After talking to over fifty founders over six months, co-founder conflict was the number one reason companies fail.
Not just your run-of-the-mill throw-everything-off-the-table and storm-out conflict. Company-killing-conflict.
Stories
Three of the four founders decided to stop working but remain employees, so their equity vests. One founder is left running everything on his own, and eventually needs to shut down a growing business because he can’t withstand the pressure.
Unlike his compatriot, one founder is very well-connected but uninterested in finding product-market fit. He thinks he can coast on the opinions of his high-status friends who are board members. Ultimately, the company fails.
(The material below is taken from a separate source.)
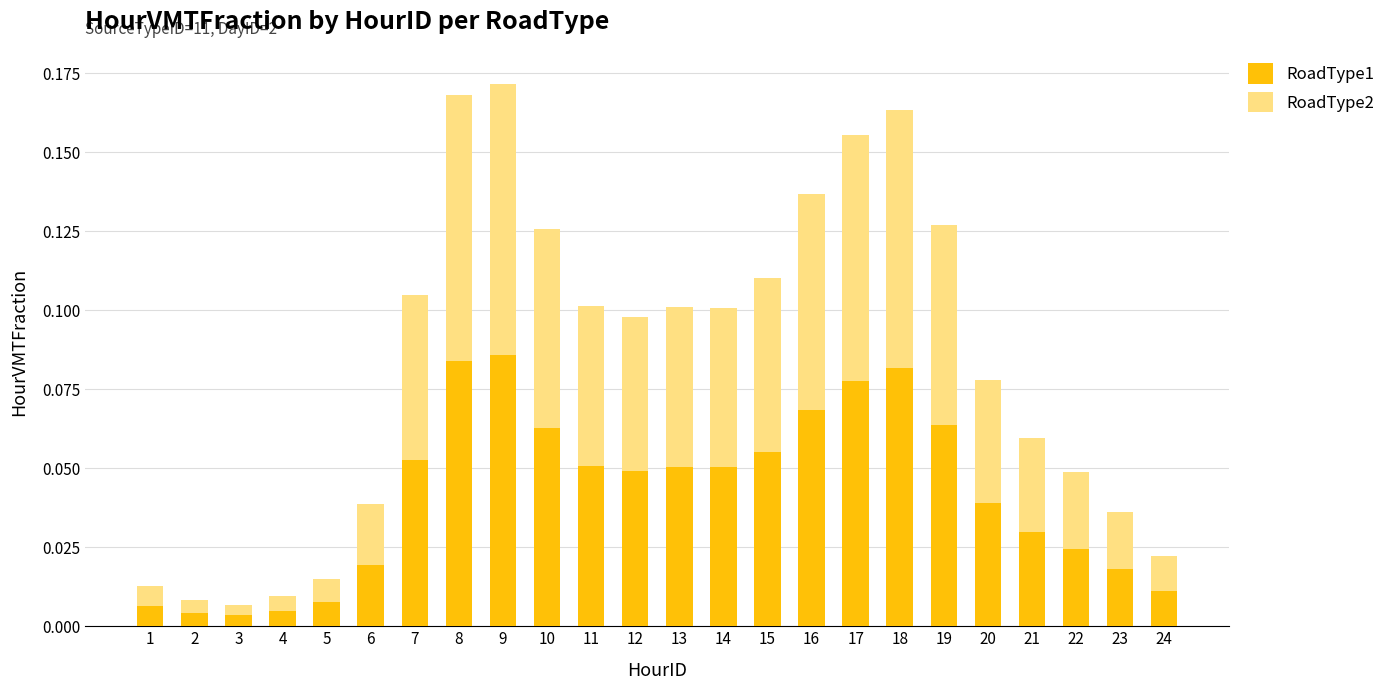

Between 5 and 17, which is larger?

17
Out of a team of three co-founders, the CEO is systematically voted against on decisions he feels strongly about, such as releasing the product to validate before it has gone through a million iterations. Ultimately, he leaves, and the company isn’t going anywhere.
Start small. Take your time to get to know them. Put them under a bit of pressure and see how they respond.
Everyone’s on their best behaviour until the gloves come off.